Only the lines of the data holding the string "BISECTING" need to be returned.

> [Extracted material]
◆ ◆ ◆

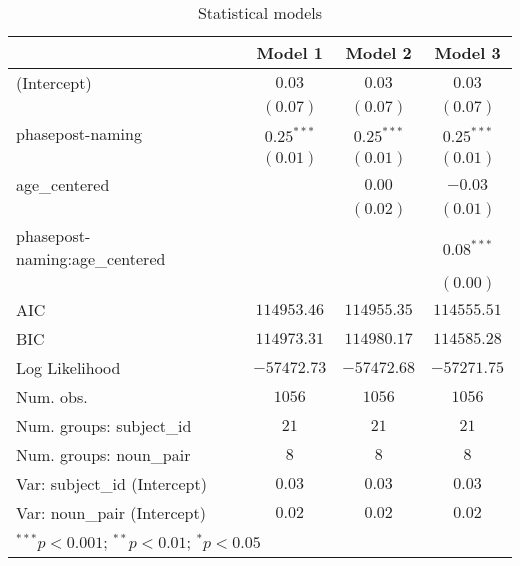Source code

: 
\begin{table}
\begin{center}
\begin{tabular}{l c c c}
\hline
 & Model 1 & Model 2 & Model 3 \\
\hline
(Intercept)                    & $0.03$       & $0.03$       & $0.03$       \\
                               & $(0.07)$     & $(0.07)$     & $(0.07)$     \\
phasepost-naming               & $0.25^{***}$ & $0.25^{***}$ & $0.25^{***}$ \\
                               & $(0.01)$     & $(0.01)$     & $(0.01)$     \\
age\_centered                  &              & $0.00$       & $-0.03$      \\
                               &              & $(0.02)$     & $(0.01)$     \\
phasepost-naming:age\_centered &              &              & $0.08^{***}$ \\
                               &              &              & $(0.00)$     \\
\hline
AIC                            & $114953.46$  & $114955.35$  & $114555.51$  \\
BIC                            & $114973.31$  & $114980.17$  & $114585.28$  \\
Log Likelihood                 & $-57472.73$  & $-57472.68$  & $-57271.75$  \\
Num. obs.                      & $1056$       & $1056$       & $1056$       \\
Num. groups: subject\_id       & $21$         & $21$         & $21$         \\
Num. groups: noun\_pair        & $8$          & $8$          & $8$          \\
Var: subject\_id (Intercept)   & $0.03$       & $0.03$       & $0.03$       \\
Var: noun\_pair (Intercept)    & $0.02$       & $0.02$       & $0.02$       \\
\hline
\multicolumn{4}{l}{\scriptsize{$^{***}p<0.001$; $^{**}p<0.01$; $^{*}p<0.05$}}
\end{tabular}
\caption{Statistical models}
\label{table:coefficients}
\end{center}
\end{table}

◆ ◆ ◆

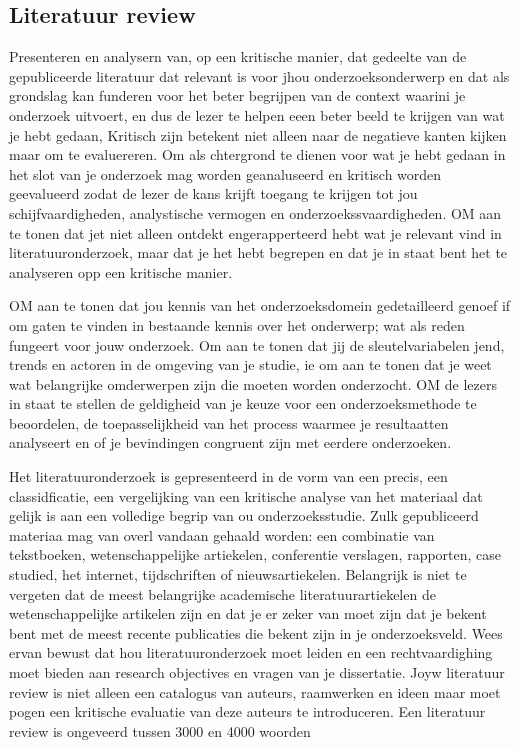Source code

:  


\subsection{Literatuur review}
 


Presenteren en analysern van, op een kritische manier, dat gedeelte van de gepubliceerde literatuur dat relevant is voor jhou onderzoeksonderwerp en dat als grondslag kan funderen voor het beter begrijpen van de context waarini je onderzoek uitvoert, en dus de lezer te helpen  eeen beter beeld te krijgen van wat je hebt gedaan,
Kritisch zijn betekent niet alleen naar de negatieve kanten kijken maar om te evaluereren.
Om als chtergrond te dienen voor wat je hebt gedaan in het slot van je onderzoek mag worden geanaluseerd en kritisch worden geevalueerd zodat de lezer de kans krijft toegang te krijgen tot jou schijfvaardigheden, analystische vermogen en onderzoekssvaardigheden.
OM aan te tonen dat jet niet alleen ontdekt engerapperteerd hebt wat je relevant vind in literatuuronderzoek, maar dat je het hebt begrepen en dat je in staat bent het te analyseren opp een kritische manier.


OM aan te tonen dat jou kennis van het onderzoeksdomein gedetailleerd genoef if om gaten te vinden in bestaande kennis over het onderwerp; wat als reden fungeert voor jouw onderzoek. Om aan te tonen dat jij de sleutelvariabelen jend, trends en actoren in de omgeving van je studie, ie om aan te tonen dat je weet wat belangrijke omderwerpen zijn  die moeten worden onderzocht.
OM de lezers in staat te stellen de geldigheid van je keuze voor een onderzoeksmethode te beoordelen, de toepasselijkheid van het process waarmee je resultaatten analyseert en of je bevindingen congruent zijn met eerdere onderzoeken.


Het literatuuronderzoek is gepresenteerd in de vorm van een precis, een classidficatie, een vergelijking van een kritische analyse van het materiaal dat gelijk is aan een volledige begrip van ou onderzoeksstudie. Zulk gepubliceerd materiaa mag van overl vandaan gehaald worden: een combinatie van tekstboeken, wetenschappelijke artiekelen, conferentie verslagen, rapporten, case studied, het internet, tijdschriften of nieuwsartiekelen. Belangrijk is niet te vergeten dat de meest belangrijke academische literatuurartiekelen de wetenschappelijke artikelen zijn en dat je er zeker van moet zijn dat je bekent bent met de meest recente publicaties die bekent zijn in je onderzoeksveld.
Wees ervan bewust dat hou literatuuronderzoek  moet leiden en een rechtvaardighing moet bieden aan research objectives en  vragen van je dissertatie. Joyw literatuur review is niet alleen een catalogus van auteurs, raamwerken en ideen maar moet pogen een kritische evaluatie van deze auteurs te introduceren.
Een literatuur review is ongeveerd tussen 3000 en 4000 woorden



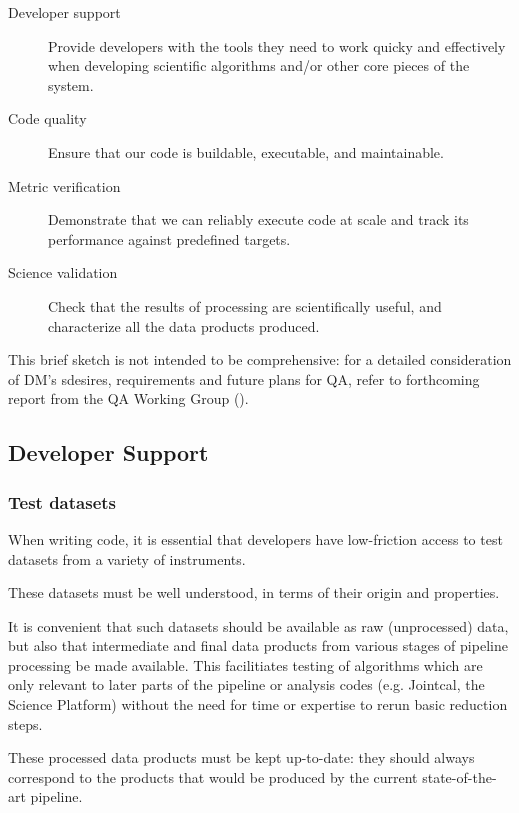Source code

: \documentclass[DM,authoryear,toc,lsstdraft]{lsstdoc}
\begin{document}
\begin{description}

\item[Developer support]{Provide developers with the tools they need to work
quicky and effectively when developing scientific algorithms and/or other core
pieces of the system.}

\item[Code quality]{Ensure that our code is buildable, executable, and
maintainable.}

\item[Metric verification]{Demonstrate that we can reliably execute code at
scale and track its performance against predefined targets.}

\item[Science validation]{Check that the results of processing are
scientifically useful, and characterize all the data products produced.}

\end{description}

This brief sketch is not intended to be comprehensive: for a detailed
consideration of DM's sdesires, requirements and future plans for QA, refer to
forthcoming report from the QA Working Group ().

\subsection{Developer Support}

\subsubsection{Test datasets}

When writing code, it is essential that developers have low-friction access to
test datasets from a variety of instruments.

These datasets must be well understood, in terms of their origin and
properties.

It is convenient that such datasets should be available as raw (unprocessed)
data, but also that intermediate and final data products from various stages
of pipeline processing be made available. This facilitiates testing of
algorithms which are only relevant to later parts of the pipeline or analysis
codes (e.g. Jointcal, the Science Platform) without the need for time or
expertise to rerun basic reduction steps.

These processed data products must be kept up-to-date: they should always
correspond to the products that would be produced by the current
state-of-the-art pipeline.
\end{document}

◆ ◆ ◆

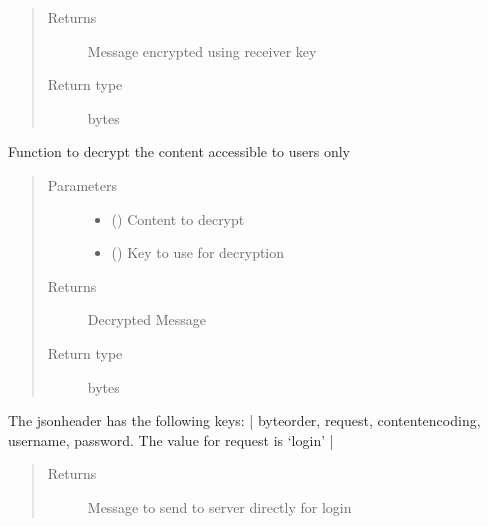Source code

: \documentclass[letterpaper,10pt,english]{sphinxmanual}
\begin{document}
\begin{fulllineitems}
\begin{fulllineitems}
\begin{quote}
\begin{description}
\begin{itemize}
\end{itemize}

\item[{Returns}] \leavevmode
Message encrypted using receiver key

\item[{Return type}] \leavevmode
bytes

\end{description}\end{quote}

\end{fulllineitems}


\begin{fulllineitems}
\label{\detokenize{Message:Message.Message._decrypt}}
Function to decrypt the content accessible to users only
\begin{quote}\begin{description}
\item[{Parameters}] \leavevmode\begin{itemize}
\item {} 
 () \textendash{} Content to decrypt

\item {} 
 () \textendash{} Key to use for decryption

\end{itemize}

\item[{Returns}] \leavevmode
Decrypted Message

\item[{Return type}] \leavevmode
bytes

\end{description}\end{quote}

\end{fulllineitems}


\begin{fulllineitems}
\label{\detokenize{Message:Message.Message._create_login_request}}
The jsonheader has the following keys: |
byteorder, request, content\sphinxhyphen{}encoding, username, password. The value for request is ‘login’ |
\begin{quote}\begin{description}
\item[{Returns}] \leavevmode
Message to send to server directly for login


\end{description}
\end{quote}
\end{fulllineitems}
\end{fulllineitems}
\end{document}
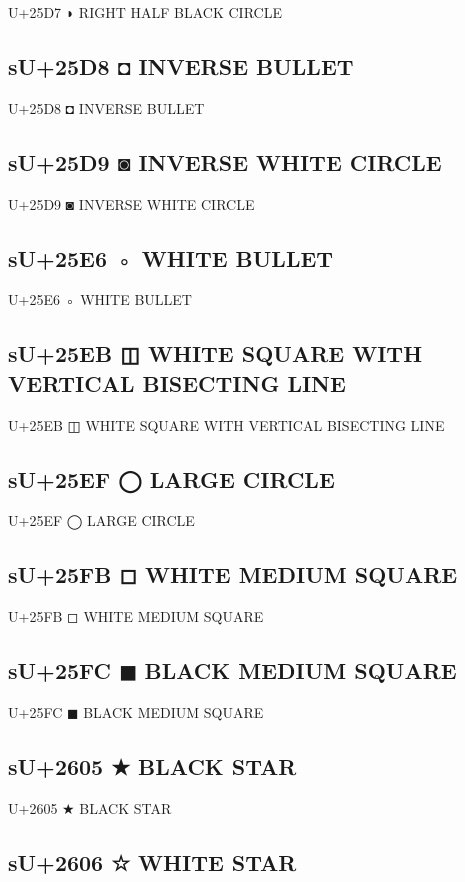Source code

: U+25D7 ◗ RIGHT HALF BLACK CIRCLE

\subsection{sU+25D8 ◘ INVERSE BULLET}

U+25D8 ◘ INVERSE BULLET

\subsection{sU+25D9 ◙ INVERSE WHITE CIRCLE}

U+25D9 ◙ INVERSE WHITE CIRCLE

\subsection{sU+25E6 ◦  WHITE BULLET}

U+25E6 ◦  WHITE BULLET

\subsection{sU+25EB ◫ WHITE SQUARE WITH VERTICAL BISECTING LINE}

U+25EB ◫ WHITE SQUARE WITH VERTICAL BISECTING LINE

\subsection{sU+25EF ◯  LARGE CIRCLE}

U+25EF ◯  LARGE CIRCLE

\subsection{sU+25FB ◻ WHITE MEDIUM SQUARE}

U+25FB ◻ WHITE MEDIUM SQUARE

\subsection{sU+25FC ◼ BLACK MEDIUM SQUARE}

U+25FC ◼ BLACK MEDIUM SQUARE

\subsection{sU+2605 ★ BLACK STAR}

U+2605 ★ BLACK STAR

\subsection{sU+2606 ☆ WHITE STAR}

◆ ◆ ◆

> [Written answer]
\subsection{sU+25EB ◫ WHITE SQUARE WITH VERTICAL BISECTING LINE}
U+25EB ◫ WHITE SQUARE WITH VERTICAL BISECTING LINE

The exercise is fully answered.